Life, say the Navajo, began when the first man and woman used a stone disk, edged with turquoise, to create the sun, and according to the Navajo tradition, the stone could help connect one, in prayer, to the Creator of rain or the “Wind Spirits.” The Tribe revered Estsanatlehi, the mythical “Changing Woman,” or “Turquoise Woman,” and several points of her creation story touch upon the sacred element. Turquoise was also prized, though to a lesser extent, in Europe and the Near East, particularly in Turkey. There was such an affinity for the turquoise stone in Turkey that it was erroneously believed in Western Europe that turquoise was found or mined in Turkey, hence the French word “turquoise.” In reality, the turquoise that passed through Turkey into the European market was mined in Persia and Afghanistan, where some of the oldest recorded mines existed specifically to mine the stone. Perhaps one of the main reasons why ancient cultures have long been attracted to turquoise is because of its color-changing abilities. While turquoise is not really alive, it does change colors depending on the environment, light, dust, and one’s skin acidity, leading many cultures worldwide to believe that it can reflect the health (whether emotional or physical) of the wearer. 

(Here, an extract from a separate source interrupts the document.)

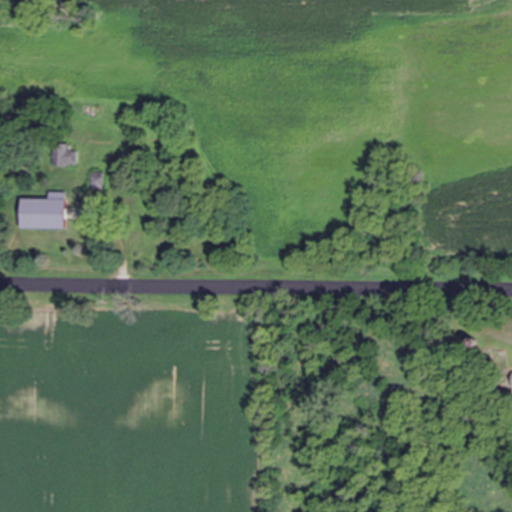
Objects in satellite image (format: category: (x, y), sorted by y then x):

Though complex and sometimes contradictory, the history of the symbolic meanings we attach to gemstones has a clear takeaway; the beauty of gems, wherever they are mined, transported, worn, or worshipped, is so great as to capture the human imagination, and grant us a connection with a power greater than ourselves. Whether you are drawn to a stone for its color, its brilliance, or its history, these treasures of the earth promise to delight for centuries to come.